■ **Задание A**: Пожалуйста, извлеките из фрагмента о чилийской селитре дословно всё, начиная со слов «К этому времени» и вплоть до слов «полного-истощения чилийских залежей.».
■ **Задание B**: Напишите продолжение фрагмента о чилийской селитре, которое начинается сразу после его последнего предложения.

::: Фрагмент страницы

К этому времени печально известная теория перенаселения и нехватки продуктов питания англичанина Т. Мальтуса уже была опубликована и нашла своих приверженцев. В 1887 году его соотечественник, известный учёный Т. Гексли предсказал скорый конец цивилизации из-за «азотного голода», который, по его мнению, должен наступить после выработки месторождения все той же чилийской селитры, применявшейся в качестве удобрения. В это время её вывоз составлял уже 500 тыс. т в год. И, наконец, ещё один знаменитый английский учёный-физик У. Крукс в самом конце прошлого века заявил, что не пройдёт и 50 лет, как наступит продовольственный крах из-за полного-истощения чилийских залежей.

Ни одно из этих пророчеств не оправдалось. Человечество не погибло, а освоило производство связанного азота. Для этого существует мощная азотная промышленность. А доля природной селитры сегодня составляет лишь 1,5 % от мирового производства азотсодержащих вещёств.

::::::
::: Исходные данные

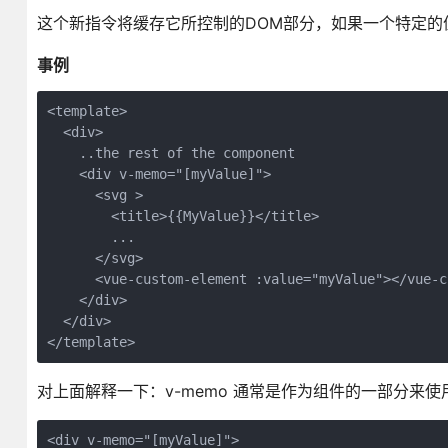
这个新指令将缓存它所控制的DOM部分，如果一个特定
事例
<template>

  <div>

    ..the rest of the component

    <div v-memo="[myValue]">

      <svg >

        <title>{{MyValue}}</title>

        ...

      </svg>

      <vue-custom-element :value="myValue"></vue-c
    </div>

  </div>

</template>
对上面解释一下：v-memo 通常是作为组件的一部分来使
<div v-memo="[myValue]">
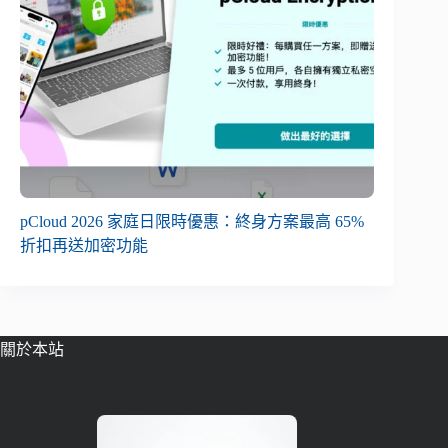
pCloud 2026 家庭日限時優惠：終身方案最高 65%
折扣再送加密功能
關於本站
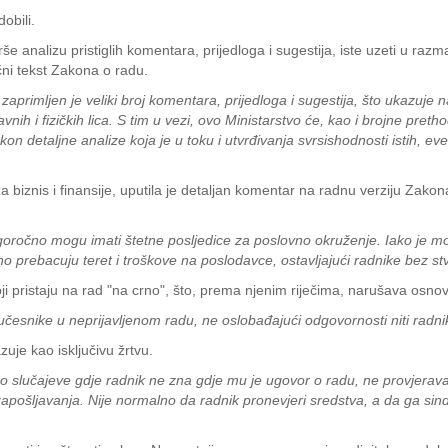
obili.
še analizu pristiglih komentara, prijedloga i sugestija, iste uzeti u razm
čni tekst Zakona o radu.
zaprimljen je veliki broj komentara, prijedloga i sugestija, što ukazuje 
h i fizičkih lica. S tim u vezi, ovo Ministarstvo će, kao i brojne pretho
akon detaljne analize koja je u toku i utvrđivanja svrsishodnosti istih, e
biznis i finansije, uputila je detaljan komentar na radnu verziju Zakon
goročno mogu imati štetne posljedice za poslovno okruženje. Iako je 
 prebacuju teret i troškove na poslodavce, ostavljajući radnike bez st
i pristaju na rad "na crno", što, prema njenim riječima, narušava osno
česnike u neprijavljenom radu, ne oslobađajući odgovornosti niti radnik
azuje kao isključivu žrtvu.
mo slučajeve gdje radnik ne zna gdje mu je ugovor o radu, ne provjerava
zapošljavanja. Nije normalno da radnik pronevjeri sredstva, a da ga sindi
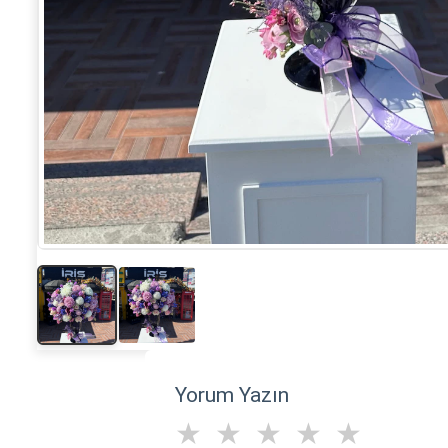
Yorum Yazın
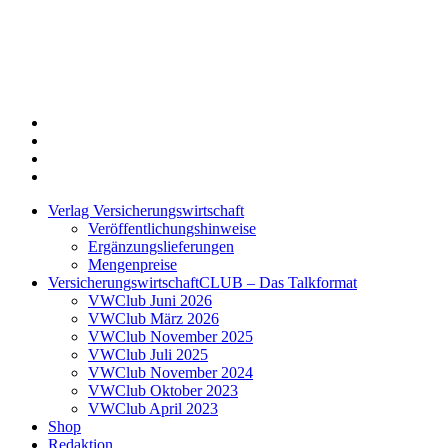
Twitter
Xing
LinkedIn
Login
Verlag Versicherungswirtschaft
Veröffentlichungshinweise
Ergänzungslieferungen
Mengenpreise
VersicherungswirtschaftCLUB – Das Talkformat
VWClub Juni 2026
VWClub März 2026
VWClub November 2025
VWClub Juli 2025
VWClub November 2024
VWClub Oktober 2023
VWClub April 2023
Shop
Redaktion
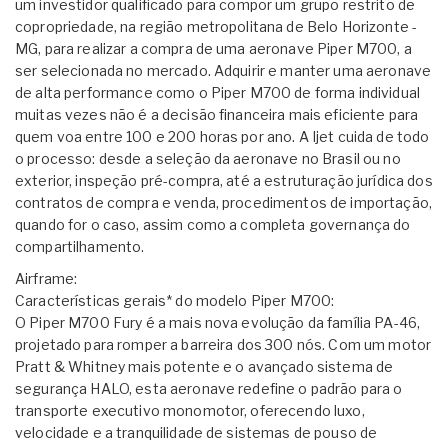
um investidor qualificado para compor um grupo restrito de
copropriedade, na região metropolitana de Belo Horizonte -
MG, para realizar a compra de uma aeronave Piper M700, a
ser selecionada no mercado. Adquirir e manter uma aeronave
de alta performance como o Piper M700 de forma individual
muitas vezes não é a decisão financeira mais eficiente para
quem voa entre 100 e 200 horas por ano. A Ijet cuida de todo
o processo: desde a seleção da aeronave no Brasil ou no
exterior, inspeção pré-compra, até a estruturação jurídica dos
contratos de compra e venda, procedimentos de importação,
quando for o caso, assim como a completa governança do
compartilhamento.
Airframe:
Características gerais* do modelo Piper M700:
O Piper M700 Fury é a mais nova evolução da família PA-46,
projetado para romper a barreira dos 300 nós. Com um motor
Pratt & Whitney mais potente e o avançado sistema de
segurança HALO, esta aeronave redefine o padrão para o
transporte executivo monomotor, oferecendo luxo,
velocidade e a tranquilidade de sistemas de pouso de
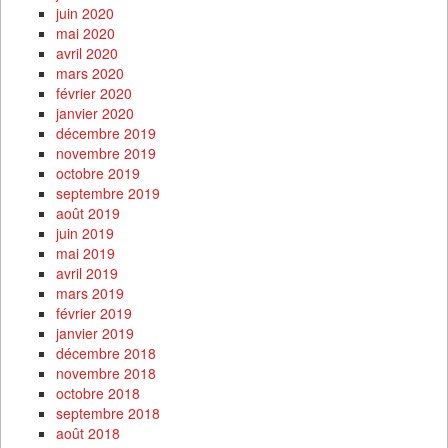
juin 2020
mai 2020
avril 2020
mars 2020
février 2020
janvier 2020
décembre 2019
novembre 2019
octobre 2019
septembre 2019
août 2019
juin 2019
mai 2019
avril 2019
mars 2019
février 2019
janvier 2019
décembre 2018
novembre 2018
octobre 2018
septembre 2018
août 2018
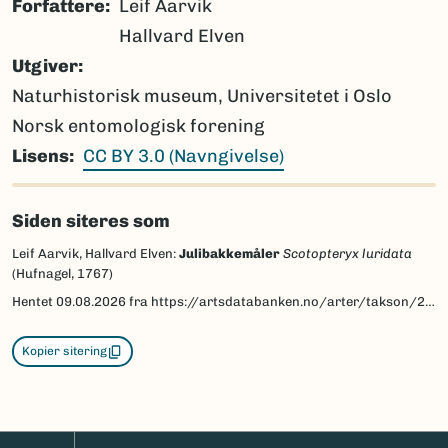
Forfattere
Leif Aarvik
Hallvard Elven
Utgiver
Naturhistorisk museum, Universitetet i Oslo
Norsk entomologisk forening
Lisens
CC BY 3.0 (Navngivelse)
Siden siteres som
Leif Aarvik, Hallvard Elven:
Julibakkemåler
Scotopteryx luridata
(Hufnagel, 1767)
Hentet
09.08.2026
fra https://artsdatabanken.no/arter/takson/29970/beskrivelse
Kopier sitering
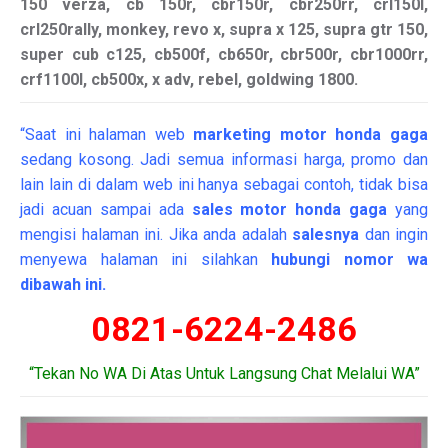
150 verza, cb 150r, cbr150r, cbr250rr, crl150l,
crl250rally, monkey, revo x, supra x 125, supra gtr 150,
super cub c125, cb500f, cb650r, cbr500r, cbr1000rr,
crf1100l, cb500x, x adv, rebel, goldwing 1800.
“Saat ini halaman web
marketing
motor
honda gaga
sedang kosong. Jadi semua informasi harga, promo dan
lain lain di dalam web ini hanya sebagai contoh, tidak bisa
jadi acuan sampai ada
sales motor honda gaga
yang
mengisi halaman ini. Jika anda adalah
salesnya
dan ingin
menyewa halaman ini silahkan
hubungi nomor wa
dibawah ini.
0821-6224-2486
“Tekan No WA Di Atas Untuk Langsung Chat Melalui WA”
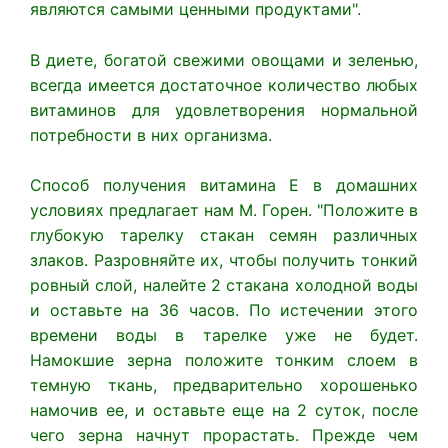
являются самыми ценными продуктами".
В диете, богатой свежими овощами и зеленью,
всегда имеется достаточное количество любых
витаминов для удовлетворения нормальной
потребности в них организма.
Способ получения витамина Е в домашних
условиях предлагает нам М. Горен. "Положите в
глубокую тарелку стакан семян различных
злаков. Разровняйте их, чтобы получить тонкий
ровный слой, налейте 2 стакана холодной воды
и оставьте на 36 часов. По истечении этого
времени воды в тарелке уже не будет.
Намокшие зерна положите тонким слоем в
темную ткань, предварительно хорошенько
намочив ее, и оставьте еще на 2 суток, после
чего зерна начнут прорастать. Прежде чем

::::::

■ **Ответ A**:
К этому времени печально известная теория перенаселения и нехватки продуктов питания англичанина Т. Мальтуса уже была опубликована и нашла своих приверженцев. В 1887 году его соотечественник, известный учёный Т. Гексли предсказал скорый конец цивилизации из-за «азотного голода», который, по его мнению, должен наступить после выработки месторождения все той же чилийской селитры, применявшейся в качестве удобрения. В это время её вывоз составлял уже 500 тыс. т в год. И, наконец, ещё один знаменитый английский учёный-физик У. Крукс в самом конце прошлого века заявил, что не пройдёт и 50 лет, как наступит продовольственный крах из-за полного-истощения чилийских залежей.

■ **Ответ B**:
Да, такова, пожалуй, судьба многих мрачных прогнозов, которые время от времени появлялись на протяжении нашей истории. И сегодня в них тоже нет недостатка. Взять хотя бы самые ужасные предсказания, связанные с так называемым энергетическим кризисом. Современные оракулы на Западе опять пугают нас близким концом цивилизации из-за скорого истощения запасов природного топлива, высчитывая с точностью до года, когда иссякнут последние нефтяные скважины.

Нам представляется, что для подобного пессимизма нет оснований.

Во-первых, продолжают открывать новые месторождения. Сейчас многие страны добывают нефть прямо в море. Во-вторых, если даже и кончится нефть, то останется уголь. Его запасов, по самым скромным подсчётам, хватит ещё лет на 500. И, наконец, ведутся успешные работы по созданию новых видов топлива, среди которых перспективным считается водород.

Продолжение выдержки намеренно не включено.